With the recent advent of Natural Language Processing (NLP) techniques, tailored tools have also been implemented to extract information from free text sources such as medical records, as exemplified by Apache cTAKES [27]. Nonetheless, named entity recognition techniques’ accuracy decreases in the lack of context and when having to deal with many possible entities. Given that the FAERS drug name fields often do not provide more than one word and given the high number of active ingredients (i.e., entities), we have chosen to employ existing drug name dictionaries and manual revision as a more sensitive method for translation. Nevertheless, the use of NLP techniques, particularly taking into account multiple variables of the FAERS (e.g., route of administration, dose, indication, country) is a promising endeavor to further improve drug names standardization, particularly for instances in which the ambiguity of a drug name may be solved taking into account additional fields, and to extend the automatic translation to drug names with few occurrences.

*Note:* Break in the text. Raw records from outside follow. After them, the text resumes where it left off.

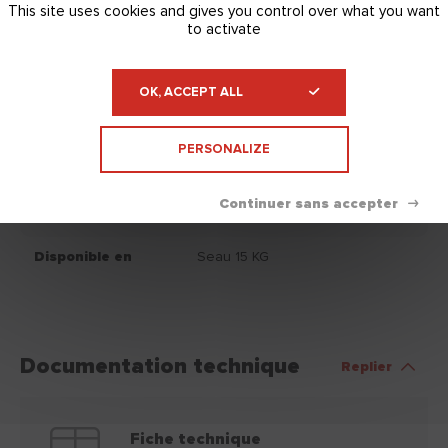
This site uses cookies and gives you control over what you want
to activate
Conservation
Conservation du produit : 12
mois, après la date d'achat, dans
son emballage d'origine et
OK, ACCEPT ALL
stocké à l'abri du gel et du soleil.
Nettoyage
Les résidus d’enduit s’enlèvent
PERSONALIZE
après séchage en frottant,
l’utilisation d’eau n’est pas une
nécessité.
Disponible en
Seau 15 KG
Documentation technique
Replier
Fiche technique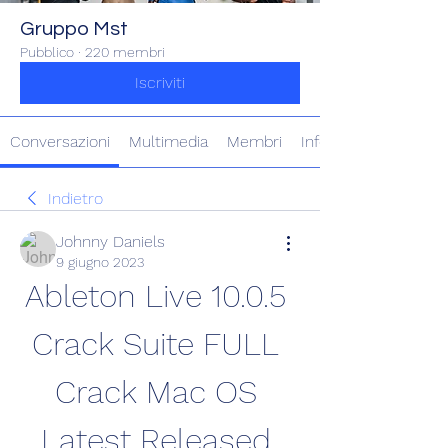
Gruppo Mst
Pubblico
·
220 membri
Iscriviti
Conversazioni
Multimedia
Membri
Info
Indietro
Johnny Daniels
9 giugno 2023
Ableton Live 10.0.5 
Crack Suite FULL 
Crack Mac OS 
Latest Released 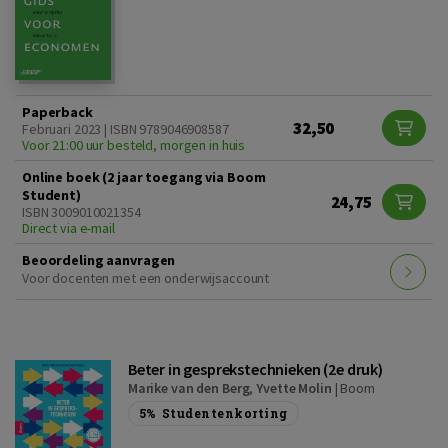
Paperback
32,50
Februari 2023 | ISBN 9789046908587
Voor 21:00 uur besteld, morgen in huis
Online boek (2 jaar toegang via Boom
Student)
24,75
ISBN 3009010021354
Direct via e-mail
Beoordeling aanvragen
Voor docenten met een onderwijsaccount
Beter in gesprekstechnieken (2e druk)
Marike van den Berg
,
Yvette Molin
|
Boom
5%
Studentenkorting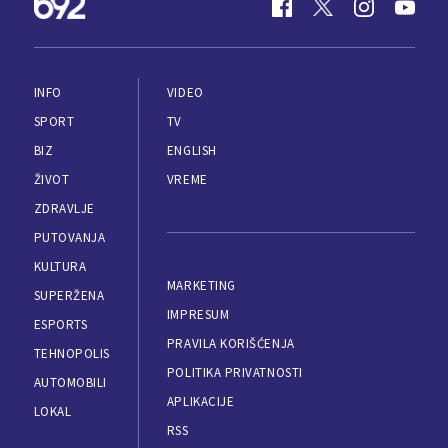
INFO
VIDEO
SPORT
TV
BIZ
ENGLISH
ŽIVOT
VREME
ZDRAVLJE
PUTOVANJA
KULTURA
MARKETING
SUPERŽENA
IMPRESUM
ESPORTS
PRAVILA KORIŠĆENJA
TEHNOPOLIS
POLITIKA PRIVATNOSTI
AUTOMOBILI
APLIKACIJE
LOKAL
RSS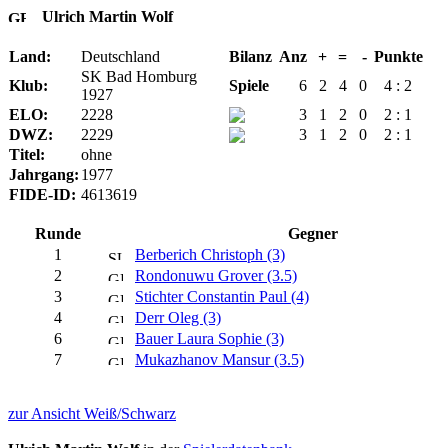
Ulrich Martin Wolf
Land:
Deutschland
Bilanz
Anz
+
=
-
Punkte
SK Bad Homburg
Klub:
Spiele
6
2
4
0
4 : 2
1927
ELO:
2228
3
1
2
0
2 : 1
DWZ:
2229
3
1
2
0
2 : 1
Titel:
ohne
Jahrgang:
1977
FIDE-ID:
4613619
Runde
Gegner
1
Berberich Christoph (3)
2
Rondonuwu Grover (3.5)
3
Stichter Constantin Paul (4)
4
Derr Oleg (3)
6
Bauer Laura Sophie (3)
7
Mukazhanov Mansur (3.5)
zur Ansicht Weiß/Schwarz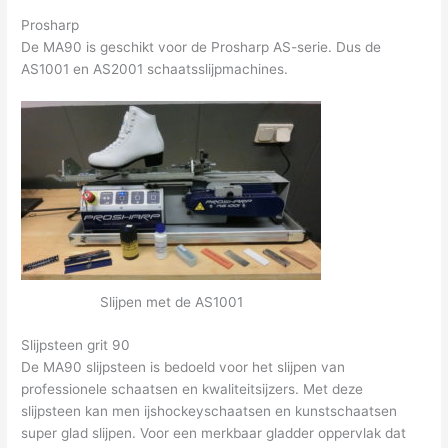
Prosharp
De MA90 is geschikt voor de Prosharp AS-serie. Dus de
AS1001 en AS2001 schaatsslijpmachines.
Slijpen met de AS1001
Slijpsteen grit 90
De MA90 slijpsteen is bedoeld voor het slijpen van
professionele schaatsen en kwaliteitsijzers. Met deze
slijpsteen kan men ijshockeyschaatsen en kunstschaatsen
super glad slijpen. Voor een merkbaar gladder oppervlak dat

The subscription based UMC WHODrug Koda service (https://www.who-umc.org/whodrug/whodrug-portfolio/whodrug-koda/), for example, is an AI tool that takes into account multiple information and helps drug mapping, even if requiring a manual validation.

5 Conclusion

We offer the DiAna dictionary as an open-source tool for the pharmacovigilance community to standardize drug names in the FAERS database and as a means to improve awareness into the importance of the definition of studied drugs. Its public accessibility, transparency, and flexibility provide a foundation for ongoing improvement and refinement through input from experts in the field. With periodic updates, this living project can drive a common effort toward a more transparent and cleaner shared pre-mapped FAERS database, leading to more replicable and reliable research in signal detection. Moreover, it allows higher control on drug definition for signal refinement activities. These functionalities are already implemented and made available in the DiAna R package for disproportionality analysis, through which we aim to promote collaboration and develop a common pharmacovigilance toolbox, sharing not only pre-processing procedures and cleaned data but also consolidated and innovative analyses functions, pipelines, and knowledge, thus promoting drug safety and improving the accuracy, replicability, reliability, and interpretability of pharmacovigilance studies.